*DATA FOR PROCESSING*.
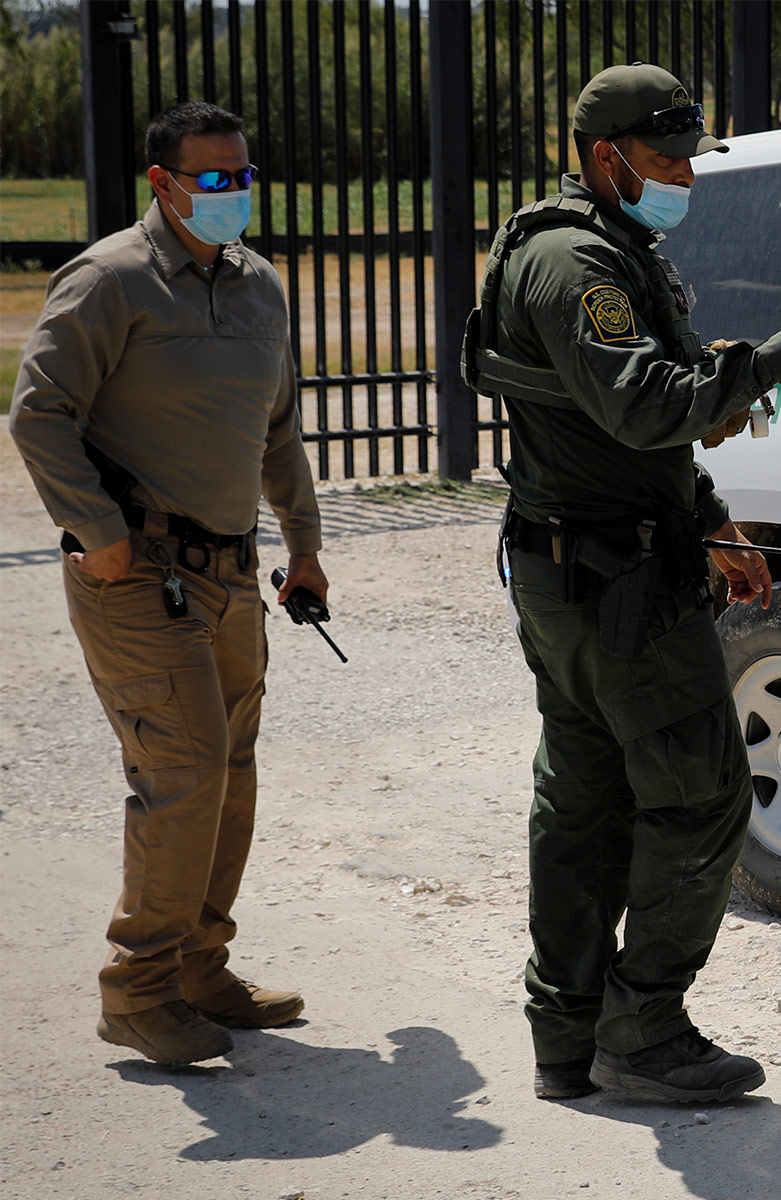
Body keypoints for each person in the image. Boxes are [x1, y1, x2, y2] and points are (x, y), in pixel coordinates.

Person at [462, 62, 781, 1104]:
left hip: (582, 564)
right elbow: (644, 408)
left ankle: (566, 1035)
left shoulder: (593, 245)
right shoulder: (576, 263)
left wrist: (712, 522)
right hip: (615, 583)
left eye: (688, 158)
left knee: (585, 801)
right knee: (701, 793)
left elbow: (626, 439)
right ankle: (641, 1031)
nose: (683, 176)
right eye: (666, 159)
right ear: (606, 157)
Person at [9, 101, 325, 1065]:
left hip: (230, 575)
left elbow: (277, 432)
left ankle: (197, 967)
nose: (234, 193)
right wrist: (99, 535)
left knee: (230, 775)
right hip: (138, 576)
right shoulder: (110, 280)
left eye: (244, 175)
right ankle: (138, 991)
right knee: (183, 774)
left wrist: (305, 545)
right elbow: (39, 413)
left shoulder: (260, 286)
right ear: (164, 182)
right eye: (214, 178)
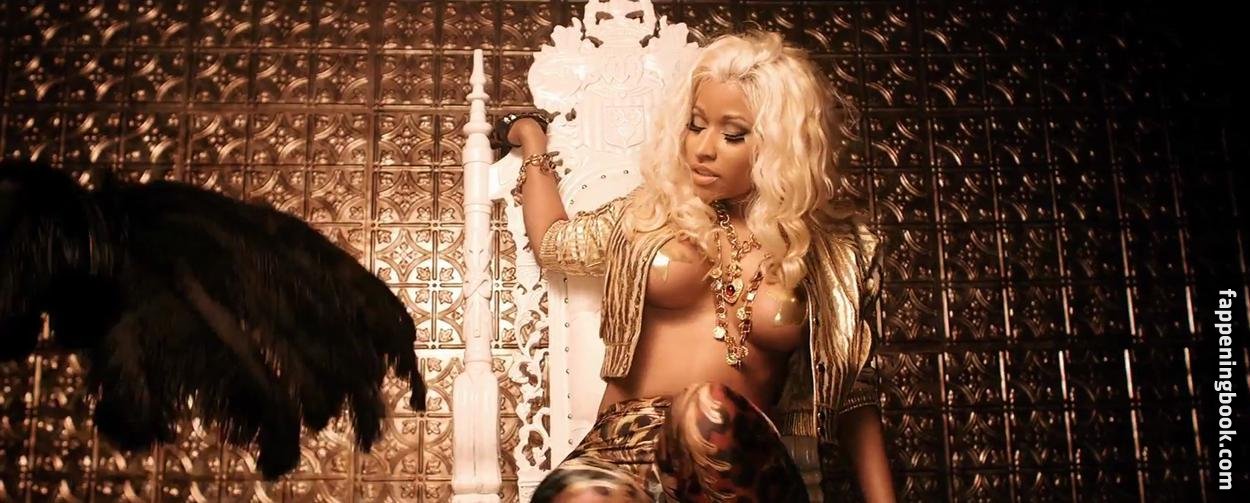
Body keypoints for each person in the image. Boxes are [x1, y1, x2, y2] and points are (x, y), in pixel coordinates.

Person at [499, 31, 895, 502]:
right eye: (695, 125)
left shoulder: (833, 250)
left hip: (739, 462)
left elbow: (854, 395)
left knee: (704, 411)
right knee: (583, 496)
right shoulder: (648, 215)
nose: (703, 149)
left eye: (732, 134)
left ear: (782, 145)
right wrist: (533, 141)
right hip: (623, 448)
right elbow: (554, 242)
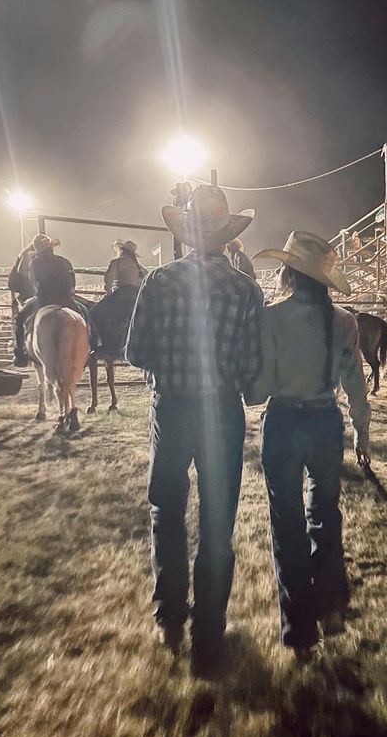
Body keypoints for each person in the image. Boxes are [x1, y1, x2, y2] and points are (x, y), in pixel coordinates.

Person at [125, 185, 263, 675]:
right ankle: (209, 633)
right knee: (218, 519)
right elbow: (250, 370)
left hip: (173, 408)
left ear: (185, 233)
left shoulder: (159, 281)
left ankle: (169, 617)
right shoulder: (246, 289)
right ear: (227, 236)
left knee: (166, 506)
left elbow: (135, 351)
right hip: (221, 412)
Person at [245, 231, 371, 661]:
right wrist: (362, 431)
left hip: (283, 421)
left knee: (286, 523)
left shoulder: (270, 317)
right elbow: (355, 384)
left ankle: (298, 630)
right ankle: (331, 602)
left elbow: (257, 392)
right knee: (324, 514)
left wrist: (250, 386)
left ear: (288, 272)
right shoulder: (344, 321)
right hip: (325, 421)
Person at [13, 235, 87, 366]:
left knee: (19, 319)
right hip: (65, 298)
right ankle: (90, 347)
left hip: (43, 298)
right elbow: (71, 281)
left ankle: (20, 354)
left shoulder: (35, 263)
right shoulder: (63, 261)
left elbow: (34, 282)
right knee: (85, 315)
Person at [89, 240, 146, 358]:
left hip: (121, 292)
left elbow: (108, 278)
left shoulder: (117, 262)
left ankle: (103, 346)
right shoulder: (138, 266)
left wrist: (108, 292)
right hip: (135, 294)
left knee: (95, 313)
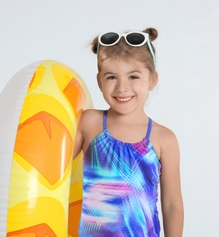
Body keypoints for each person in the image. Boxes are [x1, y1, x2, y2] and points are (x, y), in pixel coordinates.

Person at [73, 27, 184, 237]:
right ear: (99, 82)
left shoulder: (163, 139)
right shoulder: (89, 122)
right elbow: (54, 169)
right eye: (112, 77)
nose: (122, 88)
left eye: (133, 77)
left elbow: (172, 205)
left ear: (152, 79)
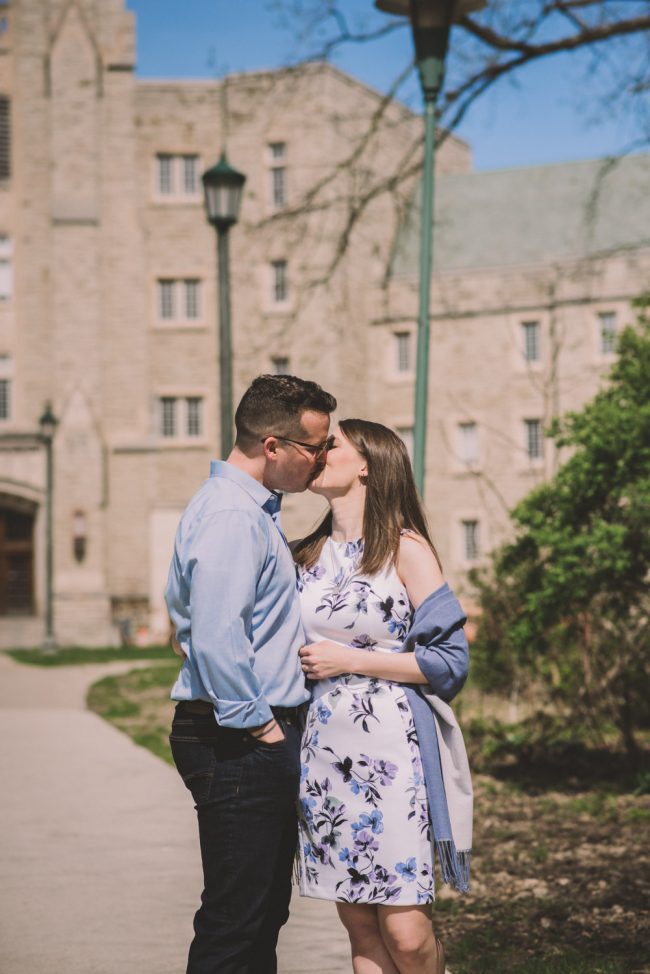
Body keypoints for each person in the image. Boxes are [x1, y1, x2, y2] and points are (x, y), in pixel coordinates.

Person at [165, 373, 336, 974]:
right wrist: (260, 728)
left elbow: (188, 621)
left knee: (260, 914)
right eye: (315, 448)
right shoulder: (233, 517)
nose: (321, 461)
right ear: (273, 445)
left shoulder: (243, 510)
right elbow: (213, 634)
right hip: (238, 738)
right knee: (238, 922)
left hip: (243, 736)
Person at [294, 419, 471, 974]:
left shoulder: (406, 549)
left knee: (407, 932)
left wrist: (352, 660)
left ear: (368, 463)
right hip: (324, 759)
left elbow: (450, 662)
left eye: (334, 445)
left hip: (395, 761)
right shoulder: (304, 555)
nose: (320, 452)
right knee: (362, 930)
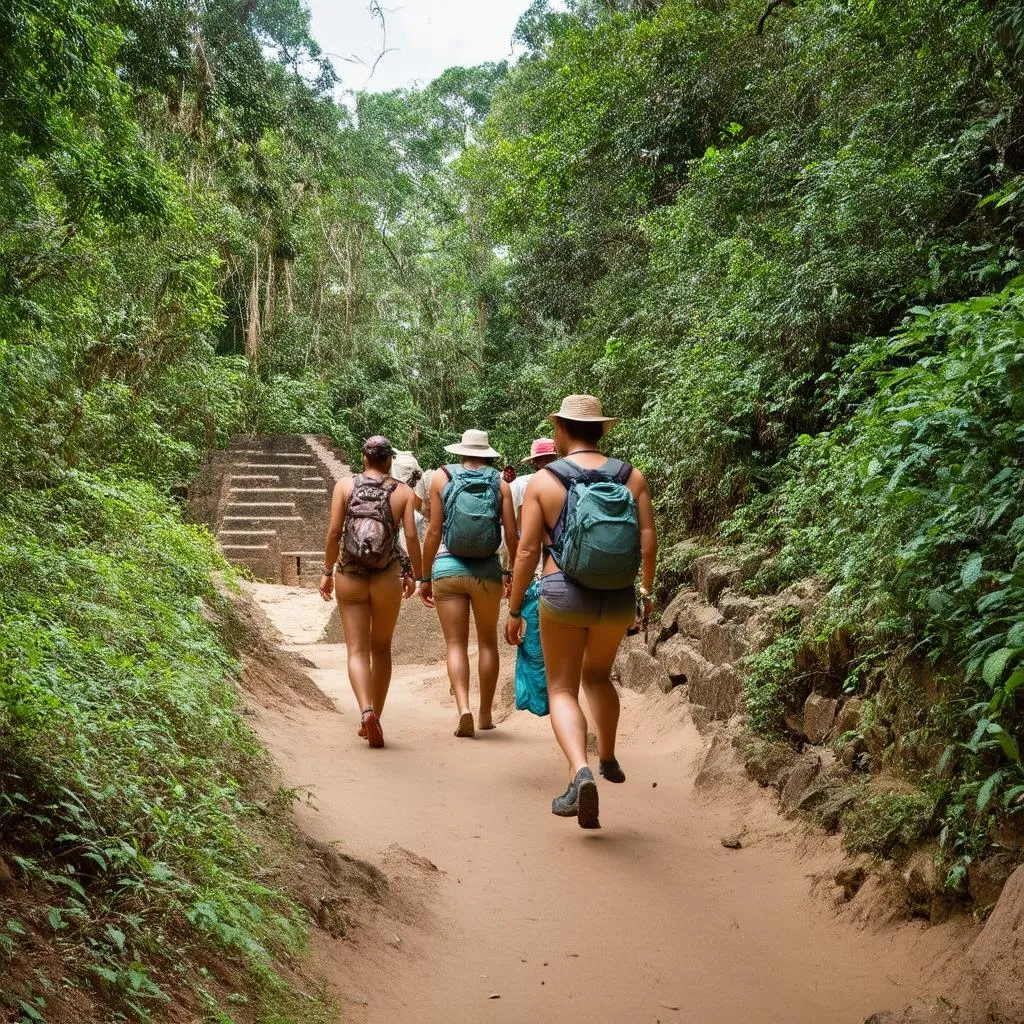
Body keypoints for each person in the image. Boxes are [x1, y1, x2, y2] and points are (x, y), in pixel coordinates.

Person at [505, 396, 657, 829]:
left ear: (561, 429)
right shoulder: (633, 478)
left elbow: (528, 551)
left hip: (562, 594)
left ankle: (579, 770)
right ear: (602, 430)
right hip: (617, 599)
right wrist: (645, 592)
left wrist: (515, 609)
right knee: (598, 676)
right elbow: (648, 543)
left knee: (562, 689)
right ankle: (607, 755)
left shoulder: (545, 482)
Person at [320, 436, 422, 748]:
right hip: (386, 577)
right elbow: (410, 536)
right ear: (389, 460)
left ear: (364, 458)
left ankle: (365, 712)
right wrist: (416, 575)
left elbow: (335, 532)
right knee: (381, 648)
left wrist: (326, 572)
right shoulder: (403, 492)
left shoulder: (344, 487)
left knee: (357, 651)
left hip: (349, 575)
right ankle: (376, 713)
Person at [420, 429, 519, 737]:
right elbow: (511, 536)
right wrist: (513, 573)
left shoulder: (441, 477)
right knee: (488, 643)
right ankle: (485, 714)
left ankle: (462, 707)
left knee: (455, 644)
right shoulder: (501, 483)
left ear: (460, 452)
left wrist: (424, 575)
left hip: (448, 568)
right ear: (488, 453)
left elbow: (433, 531)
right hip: (487, 572)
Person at [510, 439, 559, 717]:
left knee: (535, 643)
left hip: (539, 576)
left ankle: (543, 701)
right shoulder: (572, 479)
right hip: (574, 576)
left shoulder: (522, 486)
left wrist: (513, 598)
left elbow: (522, 543)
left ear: (535, 460)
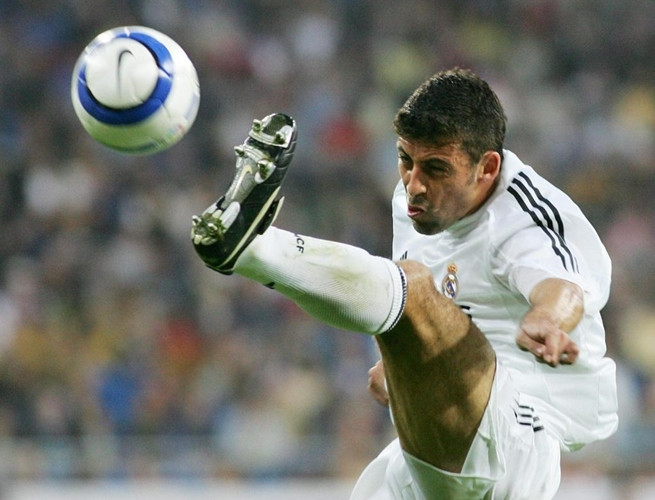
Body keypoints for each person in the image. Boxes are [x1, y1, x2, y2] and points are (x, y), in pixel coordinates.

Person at [191, 68, 618, 499]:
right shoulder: (416, 202)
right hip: (432, 451)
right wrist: (404, 363)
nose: (414, 184)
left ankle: (251, 248)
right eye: (405, 160)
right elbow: (414, 308)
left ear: (487, 167)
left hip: (516, 440)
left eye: (435, 168)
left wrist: (548, 320)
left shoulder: (523, 217)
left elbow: (563, 287)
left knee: (411, 289)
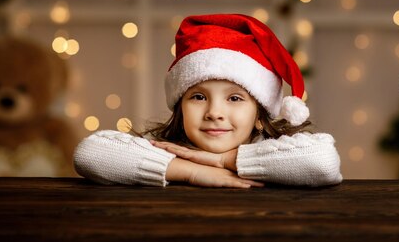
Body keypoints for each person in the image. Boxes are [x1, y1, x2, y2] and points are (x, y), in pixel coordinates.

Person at [73, 14, 342, 188]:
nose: (214, 112)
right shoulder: (169, 149)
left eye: (235, 98)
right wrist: (188, 170)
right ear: (180, 107)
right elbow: (90, 154)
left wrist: (225, 161)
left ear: (260, 115)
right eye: (199, 97)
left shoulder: (277, 150)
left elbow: (322, 162)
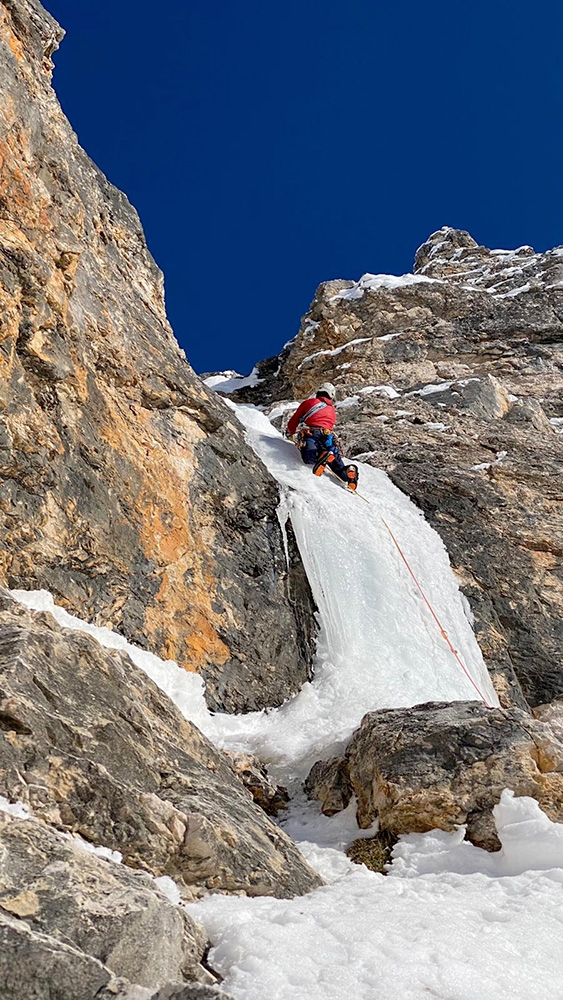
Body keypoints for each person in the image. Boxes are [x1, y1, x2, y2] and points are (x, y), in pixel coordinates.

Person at [285, 382, 359, 491]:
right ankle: (349, 472)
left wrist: (290, 432)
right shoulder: (332, 410)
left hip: (312, 433)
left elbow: (295, 419)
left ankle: (323, 456)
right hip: (329, 437)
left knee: (309, 458)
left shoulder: (309, 403)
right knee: (337, 468)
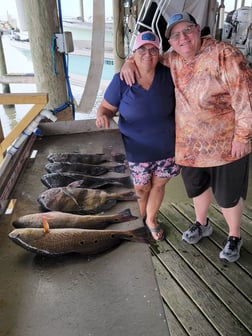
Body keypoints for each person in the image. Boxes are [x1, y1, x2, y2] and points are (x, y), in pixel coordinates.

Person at [120, 12, 252, 262]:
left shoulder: (226, 54)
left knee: (228, 197)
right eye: (175, 35)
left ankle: (234, 236)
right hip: (190, 147)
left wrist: (243, 138)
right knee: (198, 189)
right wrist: (129, 60)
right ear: (170, 42)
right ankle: (202, 224)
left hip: (226, 146)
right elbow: (147, 56)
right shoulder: (173, 59)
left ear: (198, 29)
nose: (183, 38)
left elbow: (246, 99)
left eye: (187, 30)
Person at [96, 31, 180, 241]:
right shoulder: (122, 79)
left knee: (159, 185)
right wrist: (103, 116)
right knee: (141, 189)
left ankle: (151, 220)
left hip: (167, 148)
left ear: (159, 53)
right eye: (141, 49)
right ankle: (136, 222)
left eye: (152, 49)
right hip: (135, 151)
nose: (147, 54)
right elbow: (105, 108)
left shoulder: (169, 74)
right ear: (133, 53)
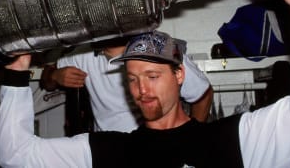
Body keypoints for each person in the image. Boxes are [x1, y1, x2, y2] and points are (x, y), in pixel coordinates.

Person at [0, 0, 290, 167]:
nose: (142, 89)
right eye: (132, 79)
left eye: (153, 76)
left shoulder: (231, 140)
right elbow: (15, 155)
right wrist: (16, 71)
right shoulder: (109, 151)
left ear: (179, 75)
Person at [40, 35, 213, 132]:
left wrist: (190, 139)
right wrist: (56, 75)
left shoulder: (158, 49)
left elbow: (203, 94)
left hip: (159, 149)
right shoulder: (82, 55)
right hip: (111, 152)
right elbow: (46, 81)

*THE TASK*.
Search the listing above for lines containing "nose", and copy them.

*OUTPUT FOR THIS TASK*.
nose: (683, 176)
nose: (234, 193)
nose: (703, 149)
nose: (122, 88)
nose: (321, 461)
nose: (320, 452)
nose: (414, 184)
nose: (214, 112)
nose: (183, 38)
nose: (147, 54)
nose: (142, 89)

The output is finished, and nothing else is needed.